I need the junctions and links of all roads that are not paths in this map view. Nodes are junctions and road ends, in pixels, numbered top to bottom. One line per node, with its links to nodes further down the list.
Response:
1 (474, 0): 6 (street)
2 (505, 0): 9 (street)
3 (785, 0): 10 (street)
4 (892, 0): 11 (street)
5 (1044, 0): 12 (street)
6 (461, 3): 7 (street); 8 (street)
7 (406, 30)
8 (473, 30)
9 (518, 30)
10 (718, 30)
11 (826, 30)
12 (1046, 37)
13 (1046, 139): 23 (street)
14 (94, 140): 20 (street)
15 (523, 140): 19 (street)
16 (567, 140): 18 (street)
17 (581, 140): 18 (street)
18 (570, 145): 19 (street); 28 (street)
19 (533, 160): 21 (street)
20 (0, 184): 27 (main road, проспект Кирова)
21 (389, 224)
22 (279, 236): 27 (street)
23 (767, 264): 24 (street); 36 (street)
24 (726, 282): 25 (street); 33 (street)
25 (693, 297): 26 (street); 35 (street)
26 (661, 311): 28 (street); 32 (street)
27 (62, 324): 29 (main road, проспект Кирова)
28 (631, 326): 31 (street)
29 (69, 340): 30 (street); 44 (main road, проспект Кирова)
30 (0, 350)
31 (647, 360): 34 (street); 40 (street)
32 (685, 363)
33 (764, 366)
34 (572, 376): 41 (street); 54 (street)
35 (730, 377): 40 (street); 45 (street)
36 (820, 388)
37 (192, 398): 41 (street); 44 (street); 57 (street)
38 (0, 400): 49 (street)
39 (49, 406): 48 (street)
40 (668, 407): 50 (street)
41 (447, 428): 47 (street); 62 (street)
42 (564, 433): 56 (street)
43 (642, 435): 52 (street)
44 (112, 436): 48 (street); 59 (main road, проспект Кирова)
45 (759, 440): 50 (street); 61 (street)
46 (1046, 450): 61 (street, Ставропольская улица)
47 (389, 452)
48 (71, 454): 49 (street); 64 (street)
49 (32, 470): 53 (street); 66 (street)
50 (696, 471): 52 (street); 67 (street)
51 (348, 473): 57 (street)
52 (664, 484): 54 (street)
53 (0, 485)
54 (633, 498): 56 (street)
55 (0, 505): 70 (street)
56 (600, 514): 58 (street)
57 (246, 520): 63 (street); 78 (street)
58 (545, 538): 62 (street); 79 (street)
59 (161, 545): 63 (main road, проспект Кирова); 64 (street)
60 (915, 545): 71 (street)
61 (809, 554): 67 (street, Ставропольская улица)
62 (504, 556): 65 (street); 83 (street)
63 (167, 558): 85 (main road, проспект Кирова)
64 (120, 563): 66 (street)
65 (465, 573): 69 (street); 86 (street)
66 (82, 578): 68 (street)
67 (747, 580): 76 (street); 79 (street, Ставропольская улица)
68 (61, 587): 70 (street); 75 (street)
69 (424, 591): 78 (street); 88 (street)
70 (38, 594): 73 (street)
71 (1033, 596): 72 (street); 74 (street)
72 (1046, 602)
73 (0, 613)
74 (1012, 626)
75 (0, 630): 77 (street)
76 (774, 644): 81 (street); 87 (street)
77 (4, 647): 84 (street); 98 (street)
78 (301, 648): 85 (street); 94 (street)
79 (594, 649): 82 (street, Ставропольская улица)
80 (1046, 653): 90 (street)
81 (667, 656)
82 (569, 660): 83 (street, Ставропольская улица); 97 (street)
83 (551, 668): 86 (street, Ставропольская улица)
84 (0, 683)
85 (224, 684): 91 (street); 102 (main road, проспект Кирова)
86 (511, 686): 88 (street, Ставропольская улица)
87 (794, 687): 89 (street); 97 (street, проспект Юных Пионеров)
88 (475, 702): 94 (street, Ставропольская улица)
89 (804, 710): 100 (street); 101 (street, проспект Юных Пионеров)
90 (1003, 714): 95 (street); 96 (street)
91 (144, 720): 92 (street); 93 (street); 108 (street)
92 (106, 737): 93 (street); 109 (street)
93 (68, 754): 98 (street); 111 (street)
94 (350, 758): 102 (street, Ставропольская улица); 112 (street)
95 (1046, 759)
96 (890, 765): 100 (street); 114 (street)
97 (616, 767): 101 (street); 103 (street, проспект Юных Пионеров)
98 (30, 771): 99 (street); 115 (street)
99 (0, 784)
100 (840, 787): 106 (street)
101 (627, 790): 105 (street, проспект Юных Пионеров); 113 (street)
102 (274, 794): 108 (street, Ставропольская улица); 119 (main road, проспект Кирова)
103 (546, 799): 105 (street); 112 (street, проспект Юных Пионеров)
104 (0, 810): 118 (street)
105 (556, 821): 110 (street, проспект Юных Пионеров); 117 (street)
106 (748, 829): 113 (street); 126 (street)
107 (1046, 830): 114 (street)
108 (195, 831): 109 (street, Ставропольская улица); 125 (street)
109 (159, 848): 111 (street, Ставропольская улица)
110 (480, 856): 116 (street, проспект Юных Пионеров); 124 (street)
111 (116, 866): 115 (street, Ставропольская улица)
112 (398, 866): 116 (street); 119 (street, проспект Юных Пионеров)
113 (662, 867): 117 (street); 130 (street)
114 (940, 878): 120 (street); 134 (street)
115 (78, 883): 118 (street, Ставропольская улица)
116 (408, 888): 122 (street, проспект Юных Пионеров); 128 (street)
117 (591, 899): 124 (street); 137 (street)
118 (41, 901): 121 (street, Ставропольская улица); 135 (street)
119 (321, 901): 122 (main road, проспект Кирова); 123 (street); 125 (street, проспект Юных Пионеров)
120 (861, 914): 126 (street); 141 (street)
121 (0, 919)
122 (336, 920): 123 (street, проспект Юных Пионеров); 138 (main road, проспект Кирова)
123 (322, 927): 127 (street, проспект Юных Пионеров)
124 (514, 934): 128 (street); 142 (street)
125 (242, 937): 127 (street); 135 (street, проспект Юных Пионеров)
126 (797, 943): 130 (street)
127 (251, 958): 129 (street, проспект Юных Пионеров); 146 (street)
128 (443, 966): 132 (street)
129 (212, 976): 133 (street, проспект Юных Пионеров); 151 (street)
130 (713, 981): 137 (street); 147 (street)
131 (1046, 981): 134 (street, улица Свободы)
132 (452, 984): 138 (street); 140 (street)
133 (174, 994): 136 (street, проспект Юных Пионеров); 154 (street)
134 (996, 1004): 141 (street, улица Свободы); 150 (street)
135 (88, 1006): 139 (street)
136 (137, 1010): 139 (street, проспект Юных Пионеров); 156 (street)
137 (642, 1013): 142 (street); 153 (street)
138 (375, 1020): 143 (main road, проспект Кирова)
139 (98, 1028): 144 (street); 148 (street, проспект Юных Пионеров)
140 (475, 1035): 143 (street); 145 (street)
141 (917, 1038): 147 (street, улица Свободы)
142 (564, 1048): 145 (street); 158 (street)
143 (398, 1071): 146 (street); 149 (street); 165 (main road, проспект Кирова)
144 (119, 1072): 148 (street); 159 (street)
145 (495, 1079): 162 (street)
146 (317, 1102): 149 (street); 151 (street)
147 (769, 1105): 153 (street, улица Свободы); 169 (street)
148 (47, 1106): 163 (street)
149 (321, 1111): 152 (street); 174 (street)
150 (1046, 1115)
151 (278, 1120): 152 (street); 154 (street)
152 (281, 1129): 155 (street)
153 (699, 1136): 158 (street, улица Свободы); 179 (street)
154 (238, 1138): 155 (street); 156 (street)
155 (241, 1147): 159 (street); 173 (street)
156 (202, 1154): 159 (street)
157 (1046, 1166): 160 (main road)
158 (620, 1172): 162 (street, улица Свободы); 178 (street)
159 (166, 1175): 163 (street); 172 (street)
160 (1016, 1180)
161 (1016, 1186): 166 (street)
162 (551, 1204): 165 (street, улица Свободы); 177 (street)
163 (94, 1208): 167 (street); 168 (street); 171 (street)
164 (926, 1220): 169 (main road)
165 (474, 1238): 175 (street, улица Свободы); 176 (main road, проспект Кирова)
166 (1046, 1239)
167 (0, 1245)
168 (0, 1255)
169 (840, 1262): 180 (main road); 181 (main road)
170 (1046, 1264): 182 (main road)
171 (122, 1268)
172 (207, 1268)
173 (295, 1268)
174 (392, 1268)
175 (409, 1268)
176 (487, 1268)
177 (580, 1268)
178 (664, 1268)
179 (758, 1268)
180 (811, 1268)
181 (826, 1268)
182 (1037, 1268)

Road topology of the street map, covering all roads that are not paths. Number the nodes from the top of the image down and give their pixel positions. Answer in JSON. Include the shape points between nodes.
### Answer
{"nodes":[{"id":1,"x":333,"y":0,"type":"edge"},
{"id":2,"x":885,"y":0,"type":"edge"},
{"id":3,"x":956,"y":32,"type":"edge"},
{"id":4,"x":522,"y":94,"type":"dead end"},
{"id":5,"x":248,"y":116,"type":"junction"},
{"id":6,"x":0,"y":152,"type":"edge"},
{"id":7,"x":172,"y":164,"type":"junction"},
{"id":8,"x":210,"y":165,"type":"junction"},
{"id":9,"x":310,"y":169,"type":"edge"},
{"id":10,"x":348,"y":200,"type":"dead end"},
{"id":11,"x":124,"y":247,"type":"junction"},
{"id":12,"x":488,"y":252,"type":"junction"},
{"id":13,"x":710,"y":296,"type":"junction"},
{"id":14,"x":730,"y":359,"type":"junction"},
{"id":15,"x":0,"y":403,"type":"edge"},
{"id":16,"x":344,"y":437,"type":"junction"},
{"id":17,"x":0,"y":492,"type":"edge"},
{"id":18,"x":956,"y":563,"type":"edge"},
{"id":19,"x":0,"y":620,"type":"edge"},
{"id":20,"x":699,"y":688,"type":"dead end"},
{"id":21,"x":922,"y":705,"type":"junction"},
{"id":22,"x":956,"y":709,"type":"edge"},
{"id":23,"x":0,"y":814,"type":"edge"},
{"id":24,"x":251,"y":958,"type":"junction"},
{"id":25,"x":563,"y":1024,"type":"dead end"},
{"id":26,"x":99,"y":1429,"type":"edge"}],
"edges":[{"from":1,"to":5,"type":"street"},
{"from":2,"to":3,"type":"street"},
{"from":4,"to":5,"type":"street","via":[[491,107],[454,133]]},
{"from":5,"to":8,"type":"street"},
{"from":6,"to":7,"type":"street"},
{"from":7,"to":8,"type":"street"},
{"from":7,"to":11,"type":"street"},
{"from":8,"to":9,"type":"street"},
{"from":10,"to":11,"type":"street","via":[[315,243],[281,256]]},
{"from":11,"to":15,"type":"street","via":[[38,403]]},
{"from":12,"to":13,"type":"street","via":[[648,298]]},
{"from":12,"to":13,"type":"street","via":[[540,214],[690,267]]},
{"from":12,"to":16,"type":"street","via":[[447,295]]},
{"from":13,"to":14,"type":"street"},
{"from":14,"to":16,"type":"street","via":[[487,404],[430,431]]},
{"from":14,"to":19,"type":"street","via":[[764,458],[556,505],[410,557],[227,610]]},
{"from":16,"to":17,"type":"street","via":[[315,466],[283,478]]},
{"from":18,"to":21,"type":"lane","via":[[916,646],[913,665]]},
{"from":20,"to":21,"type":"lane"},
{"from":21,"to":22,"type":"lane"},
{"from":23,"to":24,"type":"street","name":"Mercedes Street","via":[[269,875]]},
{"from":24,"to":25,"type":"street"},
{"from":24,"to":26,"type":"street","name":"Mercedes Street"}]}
################
Work item -> Return only the lines of the records in which the string "that" appears.

Reply ->
I need the junctions and links of all roads that are not paths in this map view. Nodes are junctions and road ends, in pixels, numbered top to bottom. One line per node, with its links to nodes further down the list.
Road topology of the street map, covering all roads that are not paths. Number the nodes from the top of the image down and give their pixel positions. Answer in JSON. Include the shape points between nodes.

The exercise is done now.